* **GOAL OF THE EXERCISE**: Every line below that carries the word "lines" needs to be copied.
**********
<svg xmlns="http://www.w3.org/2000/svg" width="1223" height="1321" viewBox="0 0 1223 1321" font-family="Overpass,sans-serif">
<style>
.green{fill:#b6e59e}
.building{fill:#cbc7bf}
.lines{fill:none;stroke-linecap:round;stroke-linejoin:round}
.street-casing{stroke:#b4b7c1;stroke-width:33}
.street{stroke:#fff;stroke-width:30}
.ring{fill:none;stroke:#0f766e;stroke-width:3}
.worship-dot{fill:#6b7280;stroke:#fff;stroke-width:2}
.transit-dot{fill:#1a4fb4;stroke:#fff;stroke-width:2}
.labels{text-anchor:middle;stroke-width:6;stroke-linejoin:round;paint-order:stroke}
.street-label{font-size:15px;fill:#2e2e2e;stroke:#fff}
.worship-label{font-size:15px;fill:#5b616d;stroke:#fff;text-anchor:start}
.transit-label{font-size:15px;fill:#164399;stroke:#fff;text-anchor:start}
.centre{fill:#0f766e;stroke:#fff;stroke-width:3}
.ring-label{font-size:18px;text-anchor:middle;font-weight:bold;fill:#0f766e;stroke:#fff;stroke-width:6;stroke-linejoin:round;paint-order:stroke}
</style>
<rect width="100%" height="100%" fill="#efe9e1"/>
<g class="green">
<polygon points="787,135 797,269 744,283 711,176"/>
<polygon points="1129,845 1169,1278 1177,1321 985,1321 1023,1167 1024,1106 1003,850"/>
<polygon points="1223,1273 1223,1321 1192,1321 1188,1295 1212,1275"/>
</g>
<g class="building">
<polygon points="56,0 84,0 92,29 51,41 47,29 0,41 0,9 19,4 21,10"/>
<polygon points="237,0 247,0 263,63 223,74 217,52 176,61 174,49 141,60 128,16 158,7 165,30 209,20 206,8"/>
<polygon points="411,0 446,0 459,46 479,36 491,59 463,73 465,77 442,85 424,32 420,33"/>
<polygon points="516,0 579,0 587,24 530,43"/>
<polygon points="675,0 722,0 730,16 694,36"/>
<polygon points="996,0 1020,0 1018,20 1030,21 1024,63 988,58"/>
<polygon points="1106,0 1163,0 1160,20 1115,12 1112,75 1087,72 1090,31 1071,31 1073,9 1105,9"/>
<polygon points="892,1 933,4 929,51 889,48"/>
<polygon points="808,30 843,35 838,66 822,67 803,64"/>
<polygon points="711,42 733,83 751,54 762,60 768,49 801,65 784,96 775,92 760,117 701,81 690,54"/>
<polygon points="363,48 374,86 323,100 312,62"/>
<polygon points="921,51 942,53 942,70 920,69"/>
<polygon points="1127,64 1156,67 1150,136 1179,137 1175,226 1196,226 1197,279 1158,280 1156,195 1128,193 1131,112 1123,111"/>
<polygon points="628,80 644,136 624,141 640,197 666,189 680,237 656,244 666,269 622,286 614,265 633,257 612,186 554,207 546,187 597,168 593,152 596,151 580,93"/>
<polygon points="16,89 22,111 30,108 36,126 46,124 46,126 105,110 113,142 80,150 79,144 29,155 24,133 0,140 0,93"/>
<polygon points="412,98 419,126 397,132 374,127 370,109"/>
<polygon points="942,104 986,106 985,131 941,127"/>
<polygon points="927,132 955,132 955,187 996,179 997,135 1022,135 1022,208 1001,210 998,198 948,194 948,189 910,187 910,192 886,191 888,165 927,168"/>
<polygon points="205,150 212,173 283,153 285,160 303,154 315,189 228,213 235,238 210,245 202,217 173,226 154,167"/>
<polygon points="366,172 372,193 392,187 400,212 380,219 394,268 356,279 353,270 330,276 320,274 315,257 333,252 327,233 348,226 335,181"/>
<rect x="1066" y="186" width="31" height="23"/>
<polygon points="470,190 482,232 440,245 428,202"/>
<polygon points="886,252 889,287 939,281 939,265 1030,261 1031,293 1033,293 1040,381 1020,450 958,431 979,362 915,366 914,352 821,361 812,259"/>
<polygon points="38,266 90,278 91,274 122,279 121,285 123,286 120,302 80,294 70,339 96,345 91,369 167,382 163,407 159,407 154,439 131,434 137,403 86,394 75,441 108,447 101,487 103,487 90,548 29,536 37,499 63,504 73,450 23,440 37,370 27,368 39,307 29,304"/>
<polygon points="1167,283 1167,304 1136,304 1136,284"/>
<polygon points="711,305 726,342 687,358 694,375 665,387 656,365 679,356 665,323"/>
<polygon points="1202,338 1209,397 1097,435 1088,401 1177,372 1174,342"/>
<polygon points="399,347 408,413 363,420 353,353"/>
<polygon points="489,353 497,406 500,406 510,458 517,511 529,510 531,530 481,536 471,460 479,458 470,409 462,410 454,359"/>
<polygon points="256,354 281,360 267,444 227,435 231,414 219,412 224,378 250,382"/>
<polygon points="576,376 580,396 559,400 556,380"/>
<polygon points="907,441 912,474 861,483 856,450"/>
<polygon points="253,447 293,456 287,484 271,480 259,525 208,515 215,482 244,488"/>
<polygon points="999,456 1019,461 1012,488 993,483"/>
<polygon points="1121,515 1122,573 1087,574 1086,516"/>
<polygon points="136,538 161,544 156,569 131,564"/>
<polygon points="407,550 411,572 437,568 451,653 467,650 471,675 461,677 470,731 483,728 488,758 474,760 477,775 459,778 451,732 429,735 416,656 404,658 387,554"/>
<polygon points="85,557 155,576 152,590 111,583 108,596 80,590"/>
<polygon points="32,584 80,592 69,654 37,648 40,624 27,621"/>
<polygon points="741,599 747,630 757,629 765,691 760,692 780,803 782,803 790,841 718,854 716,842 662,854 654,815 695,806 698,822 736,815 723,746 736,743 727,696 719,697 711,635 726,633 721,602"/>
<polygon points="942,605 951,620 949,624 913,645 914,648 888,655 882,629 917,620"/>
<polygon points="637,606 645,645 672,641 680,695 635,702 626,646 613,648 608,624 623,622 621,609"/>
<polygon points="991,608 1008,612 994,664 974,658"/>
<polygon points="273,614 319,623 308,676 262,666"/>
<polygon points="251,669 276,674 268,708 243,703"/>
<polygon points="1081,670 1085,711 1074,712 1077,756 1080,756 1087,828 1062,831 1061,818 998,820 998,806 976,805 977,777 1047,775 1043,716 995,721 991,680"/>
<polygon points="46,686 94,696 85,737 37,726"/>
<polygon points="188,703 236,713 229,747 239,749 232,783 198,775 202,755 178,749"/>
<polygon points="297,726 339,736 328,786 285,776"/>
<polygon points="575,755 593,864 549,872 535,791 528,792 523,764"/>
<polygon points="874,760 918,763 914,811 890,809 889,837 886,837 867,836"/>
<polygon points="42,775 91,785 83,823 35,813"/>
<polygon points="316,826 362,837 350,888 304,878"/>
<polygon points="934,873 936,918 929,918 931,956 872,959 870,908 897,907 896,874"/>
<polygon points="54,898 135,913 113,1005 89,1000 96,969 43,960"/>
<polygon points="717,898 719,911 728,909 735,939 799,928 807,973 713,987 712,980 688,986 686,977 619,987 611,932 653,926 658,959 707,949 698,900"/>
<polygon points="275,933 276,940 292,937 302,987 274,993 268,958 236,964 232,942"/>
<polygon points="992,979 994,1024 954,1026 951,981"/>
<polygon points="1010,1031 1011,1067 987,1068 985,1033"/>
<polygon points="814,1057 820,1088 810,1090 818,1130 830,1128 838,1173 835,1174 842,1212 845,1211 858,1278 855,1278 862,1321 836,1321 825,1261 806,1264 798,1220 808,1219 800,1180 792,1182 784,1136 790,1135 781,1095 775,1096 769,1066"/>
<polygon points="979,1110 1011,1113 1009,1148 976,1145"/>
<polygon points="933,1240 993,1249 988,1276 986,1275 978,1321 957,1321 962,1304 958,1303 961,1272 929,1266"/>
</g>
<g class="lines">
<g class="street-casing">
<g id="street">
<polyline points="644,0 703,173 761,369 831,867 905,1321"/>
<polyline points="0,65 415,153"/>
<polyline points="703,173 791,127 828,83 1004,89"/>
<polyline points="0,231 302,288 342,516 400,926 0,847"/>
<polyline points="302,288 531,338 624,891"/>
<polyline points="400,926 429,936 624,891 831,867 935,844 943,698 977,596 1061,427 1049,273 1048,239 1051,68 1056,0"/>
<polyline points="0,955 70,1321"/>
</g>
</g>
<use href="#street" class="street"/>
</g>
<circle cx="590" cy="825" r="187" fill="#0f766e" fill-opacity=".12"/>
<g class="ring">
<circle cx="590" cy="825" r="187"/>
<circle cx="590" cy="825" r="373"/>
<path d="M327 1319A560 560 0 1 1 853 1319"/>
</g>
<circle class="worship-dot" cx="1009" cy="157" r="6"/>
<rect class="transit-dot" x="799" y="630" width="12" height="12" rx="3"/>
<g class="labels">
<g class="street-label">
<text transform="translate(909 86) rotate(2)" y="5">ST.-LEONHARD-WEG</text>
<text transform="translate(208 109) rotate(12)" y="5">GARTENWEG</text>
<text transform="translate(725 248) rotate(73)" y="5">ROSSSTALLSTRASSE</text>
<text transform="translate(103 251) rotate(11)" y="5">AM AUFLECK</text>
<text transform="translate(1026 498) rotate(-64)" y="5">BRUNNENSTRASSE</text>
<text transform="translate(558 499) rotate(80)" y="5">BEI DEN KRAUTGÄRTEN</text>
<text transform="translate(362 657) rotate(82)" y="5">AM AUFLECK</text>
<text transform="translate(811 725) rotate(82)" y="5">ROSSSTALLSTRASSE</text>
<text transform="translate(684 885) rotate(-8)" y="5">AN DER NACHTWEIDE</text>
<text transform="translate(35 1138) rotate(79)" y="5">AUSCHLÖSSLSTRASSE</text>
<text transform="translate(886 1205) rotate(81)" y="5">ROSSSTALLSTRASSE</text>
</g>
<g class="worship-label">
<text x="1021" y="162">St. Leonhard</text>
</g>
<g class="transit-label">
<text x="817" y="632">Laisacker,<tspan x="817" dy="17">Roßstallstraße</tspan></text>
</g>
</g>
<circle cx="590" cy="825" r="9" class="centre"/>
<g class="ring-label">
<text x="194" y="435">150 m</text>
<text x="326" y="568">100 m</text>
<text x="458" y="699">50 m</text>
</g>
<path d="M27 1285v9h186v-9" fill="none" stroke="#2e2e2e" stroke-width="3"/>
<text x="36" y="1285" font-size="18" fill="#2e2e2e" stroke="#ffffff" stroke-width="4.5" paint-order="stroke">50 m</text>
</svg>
**********
* **EXERCISE SOLUTION**:
.lines{fill:none;stroke-linecap:round;stroke-linejoin:round}
<g class="lines">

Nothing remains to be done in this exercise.